> [PROBLEM] Repeat the lines from the line with "الساحة الوطنية تصاعدا غير مسبوق لاستهداف" to the line with "أولا: يعبر عن" in the listing below, keeping both end lines and adding nothing.

> [DATA PROVIDED]
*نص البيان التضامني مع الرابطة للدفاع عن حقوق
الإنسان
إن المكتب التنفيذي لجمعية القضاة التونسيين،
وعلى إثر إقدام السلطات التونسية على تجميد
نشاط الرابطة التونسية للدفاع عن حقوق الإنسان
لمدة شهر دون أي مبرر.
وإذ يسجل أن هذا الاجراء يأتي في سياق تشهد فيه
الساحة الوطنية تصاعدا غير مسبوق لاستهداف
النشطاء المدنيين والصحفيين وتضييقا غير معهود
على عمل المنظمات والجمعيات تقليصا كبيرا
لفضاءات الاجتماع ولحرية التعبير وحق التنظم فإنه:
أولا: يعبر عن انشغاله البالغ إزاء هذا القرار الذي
--
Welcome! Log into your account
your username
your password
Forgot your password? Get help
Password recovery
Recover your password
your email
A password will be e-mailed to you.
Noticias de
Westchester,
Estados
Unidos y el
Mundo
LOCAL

> [RESPONSE]
الساحة الوطنية تصاعدا غير مسبوق لاستهداف
النشطاء المدنيين والصحفيين وتضييقا غير معهود
على عمل المنظمات والجمعيات تقليصا كبيرا
لفضاءات الاجتماع ولحرية التعبير وحق التنظم فإنه:
أولا: يعبر عن انشغاله البالغ إزاء هذا القرار الذي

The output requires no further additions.